◆ **EXCERTO**:
========================

WhatsApp protege um bilião de utilizadores dos olhares indiscretos das agencias governamentais com criptografia end-to-end

A  WhatsApp, um serviço de mensagens on-line  propriedade da gigante  tecnológica  Facebook, é hoje uma das aplicações mais importantes do mundo.

 

Mais de um bilião de pessoas trocam mensagens, fazem chamadas telefónicas, enviam fotos e vídeos utilizando o serviço. Isso significa que  o próprio Facebook gere  uma rede de comunicações gigante e  auto-suficiente.

E hoje, os fundadores enigmáticas do WhatsApp, Brian Acton e Jan Koum, em conjunto com um "hacker"   e criptógrafo que atende pelo pseudónimo Moxie Marlinspike, revelaram  que a empresa adicionou criptografia end-to-end para todas as formas de comunicação do seu serviço.

Isto significa que  qualquer grupo de pessoas que utilizar a mais recente versão do WhatsApp terá  todas as mensagens, telefonemas, fotos e vídeos criptografados  entre eles.

========================

◆ **DADOS APRESENTADOS**:
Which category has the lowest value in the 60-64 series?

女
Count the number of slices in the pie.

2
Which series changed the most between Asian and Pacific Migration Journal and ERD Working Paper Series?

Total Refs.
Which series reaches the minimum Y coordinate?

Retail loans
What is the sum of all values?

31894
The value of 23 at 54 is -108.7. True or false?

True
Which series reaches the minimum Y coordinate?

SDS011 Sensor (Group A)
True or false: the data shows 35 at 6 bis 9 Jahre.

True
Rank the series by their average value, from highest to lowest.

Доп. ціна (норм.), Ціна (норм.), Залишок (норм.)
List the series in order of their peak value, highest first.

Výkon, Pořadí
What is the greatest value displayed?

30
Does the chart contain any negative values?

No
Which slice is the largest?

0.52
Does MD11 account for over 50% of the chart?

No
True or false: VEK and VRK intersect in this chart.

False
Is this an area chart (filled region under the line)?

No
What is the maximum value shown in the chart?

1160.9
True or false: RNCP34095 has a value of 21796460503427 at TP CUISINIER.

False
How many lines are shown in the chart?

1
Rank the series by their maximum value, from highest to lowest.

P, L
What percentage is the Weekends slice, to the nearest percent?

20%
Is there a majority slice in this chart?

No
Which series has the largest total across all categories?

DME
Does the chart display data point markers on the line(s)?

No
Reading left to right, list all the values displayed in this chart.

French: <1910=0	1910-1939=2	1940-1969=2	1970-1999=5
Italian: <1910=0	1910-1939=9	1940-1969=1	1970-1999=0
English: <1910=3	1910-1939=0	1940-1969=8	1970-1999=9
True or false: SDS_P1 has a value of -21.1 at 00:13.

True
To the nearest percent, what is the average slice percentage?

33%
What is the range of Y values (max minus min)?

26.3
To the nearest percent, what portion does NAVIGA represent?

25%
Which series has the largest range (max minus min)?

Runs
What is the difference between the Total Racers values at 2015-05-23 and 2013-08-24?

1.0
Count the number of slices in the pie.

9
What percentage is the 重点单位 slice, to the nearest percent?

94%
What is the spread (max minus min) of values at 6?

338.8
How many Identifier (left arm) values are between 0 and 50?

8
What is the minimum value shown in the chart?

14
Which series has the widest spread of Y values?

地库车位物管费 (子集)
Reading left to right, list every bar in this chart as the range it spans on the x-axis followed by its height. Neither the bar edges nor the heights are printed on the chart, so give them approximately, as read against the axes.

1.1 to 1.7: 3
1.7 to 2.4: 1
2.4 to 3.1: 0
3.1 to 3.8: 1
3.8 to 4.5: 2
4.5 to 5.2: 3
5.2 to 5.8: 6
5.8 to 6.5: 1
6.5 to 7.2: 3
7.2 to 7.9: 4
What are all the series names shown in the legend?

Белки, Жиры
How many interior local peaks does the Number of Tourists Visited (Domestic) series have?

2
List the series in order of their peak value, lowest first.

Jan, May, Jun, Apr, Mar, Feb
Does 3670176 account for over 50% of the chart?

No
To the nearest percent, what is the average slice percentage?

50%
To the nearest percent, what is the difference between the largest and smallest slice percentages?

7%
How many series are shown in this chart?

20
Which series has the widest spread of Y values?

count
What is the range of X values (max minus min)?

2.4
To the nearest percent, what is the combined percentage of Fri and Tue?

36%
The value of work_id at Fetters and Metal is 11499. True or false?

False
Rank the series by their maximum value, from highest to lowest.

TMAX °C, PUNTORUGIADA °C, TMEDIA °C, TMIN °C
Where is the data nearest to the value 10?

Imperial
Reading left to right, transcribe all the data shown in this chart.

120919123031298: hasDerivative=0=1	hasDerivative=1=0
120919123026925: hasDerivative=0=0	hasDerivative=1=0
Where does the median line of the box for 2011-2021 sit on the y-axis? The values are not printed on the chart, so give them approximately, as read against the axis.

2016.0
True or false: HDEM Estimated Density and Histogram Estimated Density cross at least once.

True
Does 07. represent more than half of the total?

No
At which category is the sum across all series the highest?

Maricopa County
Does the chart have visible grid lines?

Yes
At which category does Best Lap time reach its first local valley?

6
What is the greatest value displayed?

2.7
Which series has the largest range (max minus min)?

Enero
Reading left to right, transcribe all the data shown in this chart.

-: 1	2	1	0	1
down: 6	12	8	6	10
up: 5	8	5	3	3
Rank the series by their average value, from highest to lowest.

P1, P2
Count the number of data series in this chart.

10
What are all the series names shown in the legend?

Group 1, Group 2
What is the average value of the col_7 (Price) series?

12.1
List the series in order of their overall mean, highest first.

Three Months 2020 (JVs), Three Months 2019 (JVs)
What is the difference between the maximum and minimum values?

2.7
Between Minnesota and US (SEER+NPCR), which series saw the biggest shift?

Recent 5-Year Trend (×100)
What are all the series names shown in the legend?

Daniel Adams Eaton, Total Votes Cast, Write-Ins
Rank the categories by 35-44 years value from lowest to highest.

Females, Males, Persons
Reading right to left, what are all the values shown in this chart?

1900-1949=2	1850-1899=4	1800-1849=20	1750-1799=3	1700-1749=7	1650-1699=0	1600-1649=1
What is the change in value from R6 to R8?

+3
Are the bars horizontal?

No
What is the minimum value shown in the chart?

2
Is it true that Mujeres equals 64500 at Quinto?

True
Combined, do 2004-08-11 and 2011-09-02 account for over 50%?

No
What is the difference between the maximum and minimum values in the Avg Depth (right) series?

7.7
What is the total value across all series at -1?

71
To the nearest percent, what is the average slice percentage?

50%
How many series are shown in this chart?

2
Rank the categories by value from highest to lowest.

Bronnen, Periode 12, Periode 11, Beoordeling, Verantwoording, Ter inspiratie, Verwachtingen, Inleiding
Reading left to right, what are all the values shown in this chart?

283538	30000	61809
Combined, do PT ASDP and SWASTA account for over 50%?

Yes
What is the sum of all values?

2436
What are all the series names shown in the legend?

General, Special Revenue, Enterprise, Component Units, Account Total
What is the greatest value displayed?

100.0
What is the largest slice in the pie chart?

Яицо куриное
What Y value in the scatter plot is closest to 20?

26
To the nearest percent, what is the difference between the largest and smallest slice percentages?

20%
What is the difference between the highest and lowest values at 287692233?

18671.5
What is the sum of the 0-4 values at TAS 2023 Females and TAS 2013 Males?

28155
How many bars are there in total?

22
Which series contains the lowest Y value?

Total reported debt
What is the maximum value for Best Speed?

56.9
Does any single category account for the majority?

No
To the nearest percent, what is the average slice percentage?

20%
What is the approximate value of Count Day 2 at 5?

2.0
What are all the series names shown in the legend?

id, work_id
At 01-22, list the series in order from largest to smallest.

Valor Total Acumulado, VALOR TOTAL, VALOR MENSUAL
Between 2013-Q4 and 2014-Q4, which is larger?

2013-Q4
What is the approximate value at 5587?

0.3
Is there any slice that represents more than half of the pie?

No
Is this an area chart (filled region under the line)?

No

========================

◆ **ENUNCIADO**: Edite o texto sobre o WhatsApp: escreva de novo tudo desde "Mais de um bilião" até "do seu serviço.", pondo "nome" no lugar de "pseudónimo".

◆ **RESPOSTA**:
Mais de um bilião de pessoas trocam mensagens, fazem chamadas telefónicas, enviam fotos e vídeos utilizando o serviço. Isso significa que  o próprio Facebook gere  uma rede de comunicações gigante e  auto-suficiente.

E hoje, os fundadores enigmáticas do WhatsApp, Brian Acton e Jan Koum, em conjunto com um "hacker"   e criptógrafo que atende pelo nome Moxie Marlinspike, revelaram  que a empresa adicionou criptografia end-to-end para todas as formas de comunicação do seu serviço.